The paper introduces PokeVLA, a compact (1.22B parameter) Vision-Language-Action foundation model for robotic manipulation. It employs a two-stage training paradigm—pre-training on a 2.4M sample embodied dataset and fine-tuning with multi-view geometry alignment and goal-aware segmentation—achieving SOTA results on the LIBERO-Plus benchmark and real-world tasks.
TL;DR
The robotics community has long wrestled with a paradox: larger Vision-Language-Action (VLA) models offer better reasoning but are computationally heavy and often lack the fine-grained spatial awareness needed for precise manipulation. PokeVLA breaks this cycle by delivering a 1.22B parameter model that outshines 7B giants. By integrating a 2.4M-sample embodied pre-training stage and a novel "Goal-Aware" segmentation mechanism, PokeVLA sets a new SOTA on the LIBERO-Plus benchmark and showcases remarkable robustness in real-world deployment.
Problem: The Blind Spots of Generalist VLAs
Modern VLAs like OpenVLA typically inherit their intelligence from general-purpose Vision-Language Models (VLMs). While these backbones are great at identifying "an apple," they struggle with:
- The Reasoning Gap: General web data doesn't teach a model that a "red apple" on the "rightmost" side requires a specific gripper orientation.
- Spatial Inconsistency: When a model looks at a scene through both a static base camera and a moving wrist camera, it often fails to realize it's looking at the same object.
- Coarse Action Guidance: Raw features from the last layer of a VLM are often too "fuzzy" for high-precision action experts to decode into specific trajectories.
Methodology: The Two-Stage "Poke" Strategy
Phase 1: Embodied Pre-training (The "PokeVLM")
The authors don't just use a vanilla VLM. They curate a massive 2.4M dataset covering four pillars: General VQA, Spatial Grounding, Affordance Learning, and Embodied Reasoning. This ensures the backbone (based on Qwen2.5-0.5B) is "born" with robot-centric vision.
Phase 2: Action Injection & Geometric Alignment
To bridge perception and action, PokeVLA introduces three key innovations:
- Goal-Aware Segmentation: Using an
<SEG>token (inspired by LISA), the model learns to predict semantic masks of targets across multiple views.

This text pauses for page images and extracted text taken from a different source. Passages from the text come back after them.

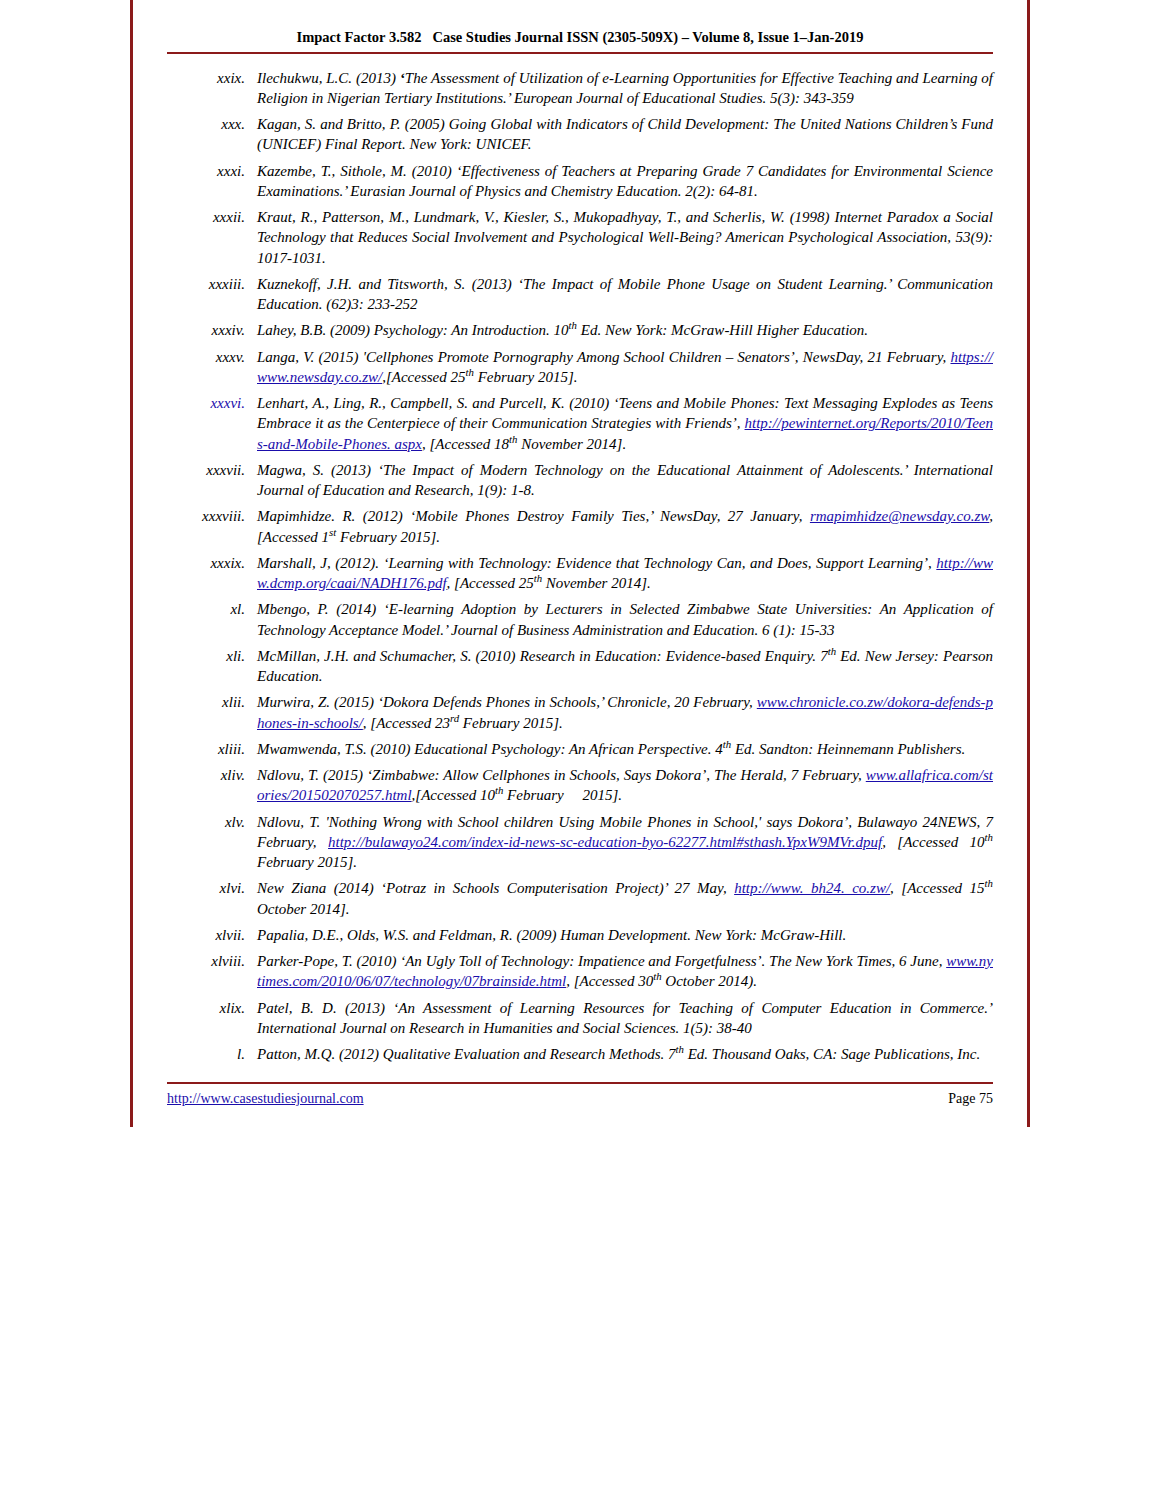Impact Factor 3.582 Case Studies Journal ISSN (2305-509X) – Volume 8, Issue 1–Jan-2019
xxix. Ilechukwu, L.C. (2013) ‘The Assessment of Utilization of e-Learning Opportunities for Effective Teaching and Learning of Religion in Nigerian Tertiary Institutions.’ European Journal of Educational Studies. 5(3): 343-359
xxx. Kagan, S. and Britto, P. (2005) Going Global with Indicators of Child Development: The United Nations Children’s Fund (UNICEF) Final Report. New York: UNICEF.
xxxi. Kazembe, T., Sithole, M. (2010) ‘Effectiveness of Teachers at Preparing Grade 7 Candidates for Environmental Science Examinations.’ Eurasian Journal of Physics and Chemistry Education. 2(2): 64-81.
xxxii. Kraut, R., Patterson, M., Lundmark, V., Kiesler, S., Mukopadhyay, T., and Scherlis, W. (1998) Internet Paradox a Social Technology that Reduces Social Involvement and Psychological Well-Being? American Psychological Association, 53(9): 1017-1031.
xxxiii. Kuznekoff, J.H. and Titsworth, S. (2013) ‘The Impact of Mobile Phone Usage on Student Learning.’ Communication Education. (62)3: 233-252
xxxiv. Lahey, B.B. (2009) Psychology: An Introduction. 10th Ed. New York: McGraw-Hill Higher Education.
xxxv. Langa, V. (2015) 'Cellphones Promote Pornography Among School Children – Senators’, NewsDay, 21 February, https://www.newsday.co.zw/,[Accessed 25th February 2015].
xxxvi. Lenhart, A., Ling, R., Campbell, S. and Purcell, K. (2010) ‘Teens and Mobile Phones: Text Messaging Explodes as Teens Embrace it as the Centerpiece of their Communication Strategies with Friends’, http://pewinternet.org/Reports/2010/Teens-and-Mobile-Phones. aspx, [Accessed 18th November 2014].
xxxvii. Magwa, S. (2013) ‘The Impact of Modern Technology on the Educational Attainment of Adolescents.’ International Journal of Education and Research, 1(9): 1-8.
xxxviii. Mapimhidze. R. (2012) ‘Mobile Phones Destroy Family Ties,’ NewsDay, 27 January, rmapimhidze@newsday.co.zw,[Accessed 1st February 2015].
xxxix. Marshall, J, (2012). ‘Learning with Technology: Evidence that Technology Can, and Does, Support Learning’, http://www.dcmp.org/caai/NADH176.pdf, [Accessed 25th November 2014].
xl. Mbengo, P. (2014) ‘E-learning Adoption by Lecturers in Selected Zimbabwe State Universities: An Application of Technology Acceptance Model.’ Journal of Business Administration and Education. 6 (1): 15-33
xli. McMillan, J.H. and Schumacher, S. (2010) Research in Education: Evidence-based Enquiry. 7th Ed. New Jersey: Pearson Education.
xlii. Murwira, Z. (2015) ‘Dokora Defends Phones in Schools,’ Chronicle, 20 February, www.chronicle.co.zw/dokora-defends-phones-in-schools/, [Accessed 23rd February 2015].
xliii. Mwamwenda, T.S. (2010) Educational Psychology: An African Perspective. 4th Ed. Sandton: Heinnemann Publishers.
xliv. Ndlovu, T. (2015) ‘Zimbabwe: Allow Cellphones in Schools, Says Dokora’, The Herald, 7 February, www.allafrica.com/stories/201502070257.html,[Accessed 10th February 2015].
xlv. Ndlovu, T. 'Nothing Wrong with School children Using Mobile Phones in School,' says Dokora’, Bulawayo 24NEWS, 7 February, http://bulawayo24.com/index-id-news-sc-education-byo-62277.html#sthash.YpxW9MVr.dpuf, [Accessed 10th February 2015].
xlvi. New Ziana (2014) ‘Potraz in Schools Computerisation Project)’ 27 May, http://www. bh24. co.zw/, [Accessed 15th October 2014].
xlvii. Papalia, D.E., Olds, W.S. and Feldman, R. (2009) Human Development. New York: McGraw-Hill.
xlviii. Parker-Pope, T. (2010) ‘An Ugly Toll of Technology: Impatience and Forgetfulness’. The New York Times, 6 June, www.nytimes.com/2010/06/07/technology/07brainside.html, [Accessed 30th October 2014).
xlix. Patel, B. D. (2013) ‘An Assessment of Learning Resources for Teaching of Computer Education in Commerce.’ International Journal on Research in Humanities and Social Sciences. 1(5): 38-40
l. Patton, M.Q. (2012) Qualitative Evaluation and Research Methods. 7th Ed. Thousand Oaks, CA: Sage Publications, Inc.
http://www.casestudiesjournal.com Page 75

This forces the model to maintain a "unified target representation." - Geometry Alignment: During training, the VLA's hidden states are aligned with a 3D geometric foundation model (VGGT). This "Spatial Forcing" allows the model to "understand" 3D depth and structure using only 2D inputs during inference.
- The Action Head: Instead of simple MLP projection, a cross-attention-based action head aggregates the enhanced geometry features, the
<SEG>semantics, and robot proprioception to generate action chunks.
Fig 1: The dual-stage training pipeline and model architecture of PokeVLA.
Performance: Small Model, Big Results
The "Pocket-sized" 1.22B model doesn't just hold its own; it dominates.
- SOTA Benchmarking: On LIBERO-Plus, PokeVLA reached 83.5% success, notably excelling in "Robot Initialization" and "Camera Viewpoint" perturbations where traditional models fail.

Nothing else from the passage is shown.